The Prime Minister told the Chancellor that he should not remove the tax break for married people unless he could find an alternative measure for boosting family life, as the pounds 1.7bn it could raise would not be worth the political fallout among middle-England voters.

Treasury sources admitted last night that scrapping the allowance - worth pounds 285 a year to couples - would be out of tune with the Government's stated intention to make the family one of the three main themes of this year's Budget.

As Mr Brown and Mr Blair put the finishing touches to the Budget at Chequers yesterday, the chance of a tax on child benefit for top-rate taxpayers being introduced immediately was also receding. The Chancellor is likely to announce his intention to levy the tax, but delay its implementation.

Although Treasury officials believe they have worked out a mechanism for introducing the tax without undermining the principle of independent taxation for men and women, by charging it to any household where one partner is a top-rate taxpayer, there are concerns about the unpopularity of the measure.

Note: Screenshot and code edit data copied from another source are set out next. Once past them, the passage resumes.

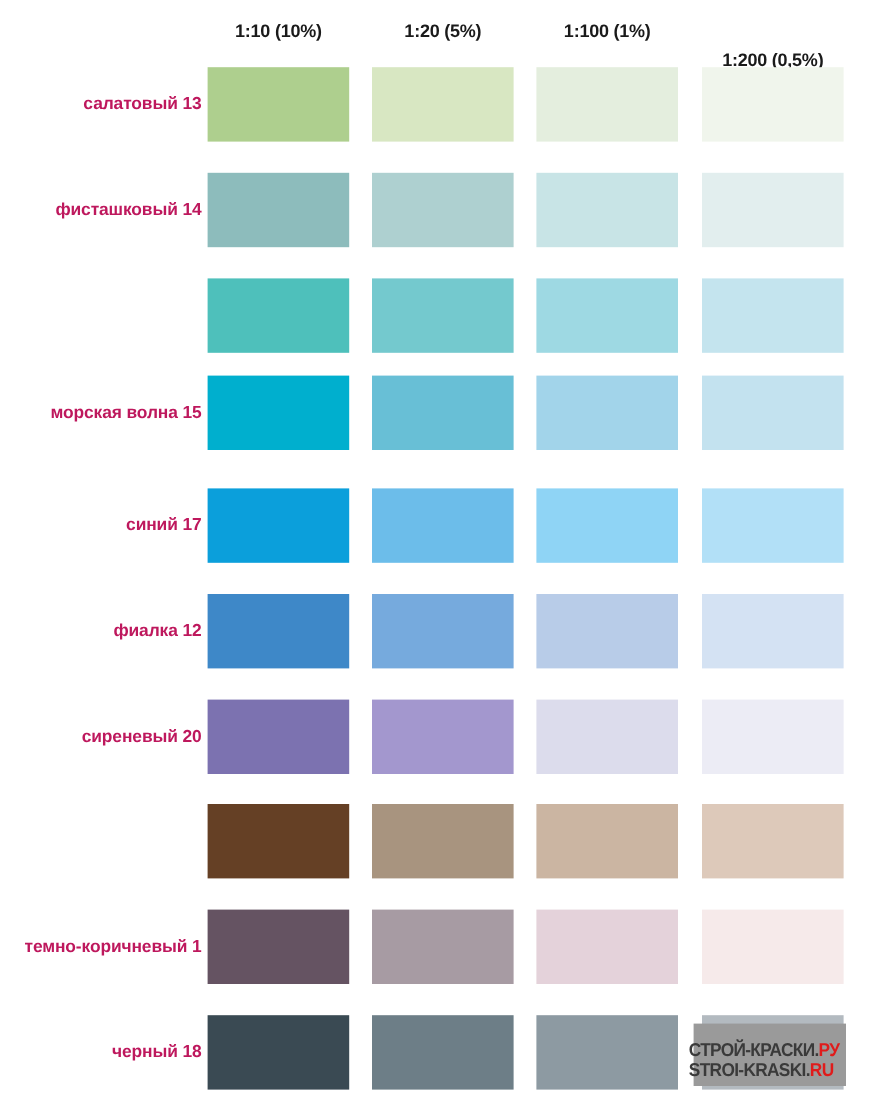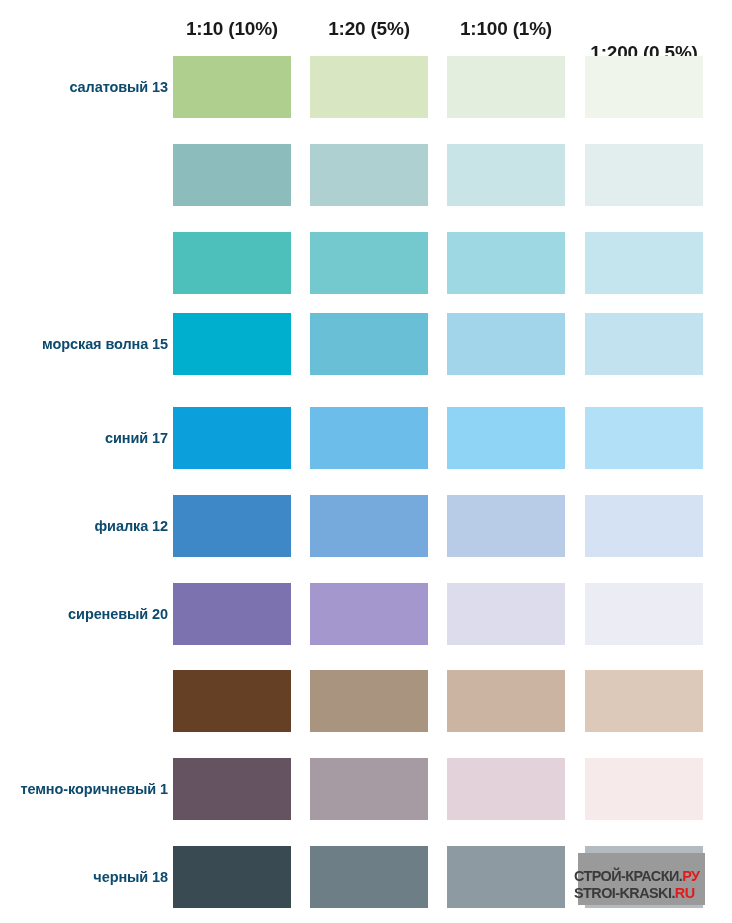--- a/index.html
+++ b/index.html
@@ -34,7 +34,7 @@
     top: 0;
     width: 118px;
     text-align: center;
-    font-size: 19px;
+    font-size: 15px;
     font-weight: bold;
     color: #1a1a1a;
     letter-spacing: -0.2px;

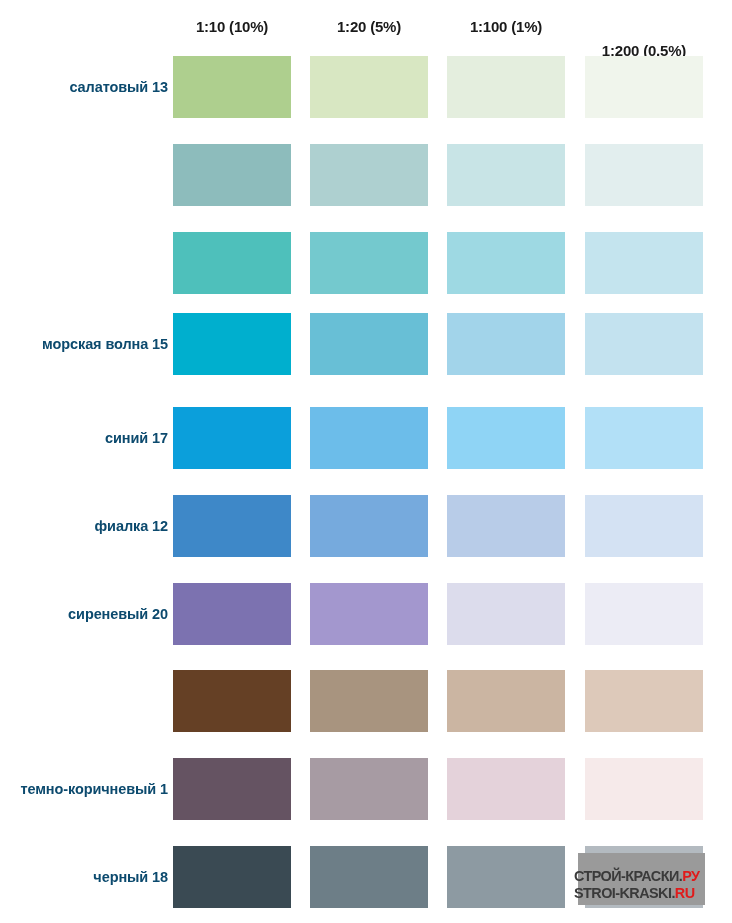--- a/index.html
+++ b/index.html
@@ -59,7 +59,7 @@
     justify-content: flex-end;
     font-size: 14.5px;
     font-weight: bold;
-    color: #0c4a6e;
+    color: #be185d;
     letter-spacing: -0.1px;
     white-space: nowrap;
   }

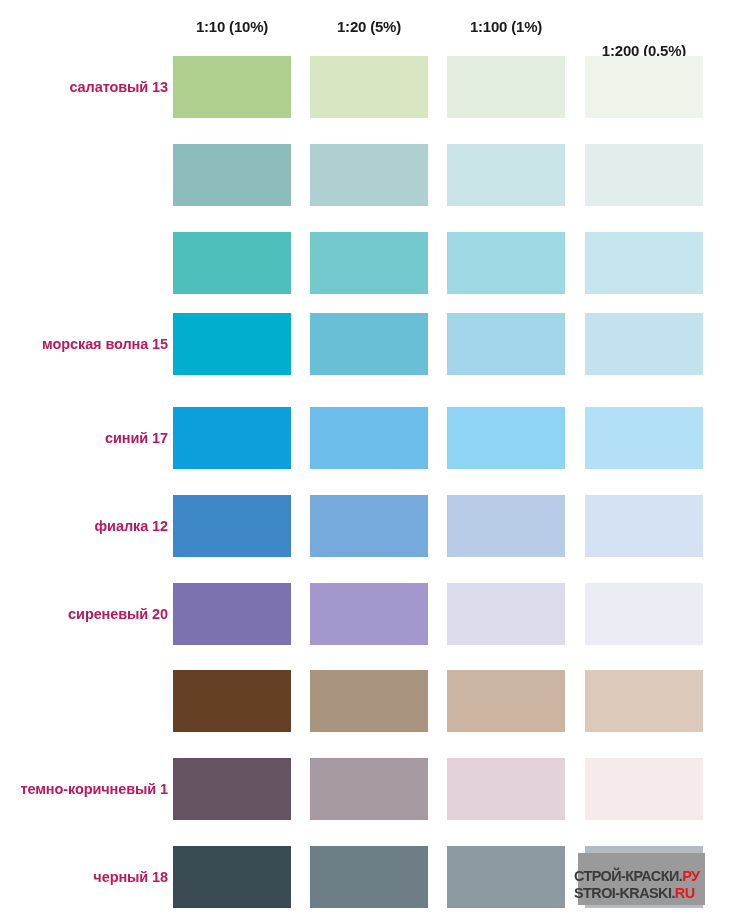--- a/index.html
+++ b/index.html
@@ -127,6 +127,7 @@
         <div class="swatch" style="left: 585px; background: rgb(240, 245, 236);"></div>
       </div>
       <div class="row" style="top: 144px;">
+        <div class="row-label">фисташковый 14</div>
         <div class="swatch" style="left: 173px; background: rgb(141, 188, 188);"></div>
         <div class="swatch" style="left: 310px; background: rgb(174, 208, 208);"></div>
         <div class="swatch" style="left: 447px; background: rgb(200, 228, 230);"></div>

In his Budget statement on Tuesday, Mr Brown will emphasise his commitment to tackling Britain's economic problems by promoting enterprise, encouraging work and boosting help for poor families. The announcements are expected to include the long-awaited new 10p starting rate of tax and a rise in the level at which employees start paying National Insurance Contributions. There could also be extra money targeted at children in families on means- tested benefits.

But Downing Street has stressed throughout the Budget negotiations that the middle classes must not feel that they are being hit too hard. It is likely that mortgage interest relief will be further cut or even scrapped and that stamp duty will go up to bring Britain's rates more into line with the rest of Europe.

But the Chancellor has backed away from plans to abolish the married couples' allowance because of Mr Blair's fears that this would be seized on as a symbolic attack on marriage by a government which has made much of its commitment to the family. The Tories would certainly have made political capital from the change because William Hague has already said that, if elected, he would boost the fiscal incentives for marriage.

The Budget will continue the Government's commitment to encouraging people to move from welfare into work, with an extension of the New Deal programme for older people and assistance for people without qualifications.

The Chancellor will also seek to boost small businesses and entrepreneurship. There will be new provisions to encourage share ownership among the workforces of companies, tax breaks for research and development and boosts for inventors.

New taxes, designed to reduce greenhouse gas emissions by businesses, are also expected to be introduced. Mr Brown is likely to implement the recommendation, set out in a report by Lord Marshall, the chairman of British Airways, that there should be a tax on the energy used by businesses.

On Wednesday, Stephen Byers, the Trade and Industry Secretary, will also announce the Government's intention to introduce a new "consumer strategy". Supermarkets, high-street retailers and car dealers will all face an annual audit of their prices to ensure the British public is not paying more than people in other countries.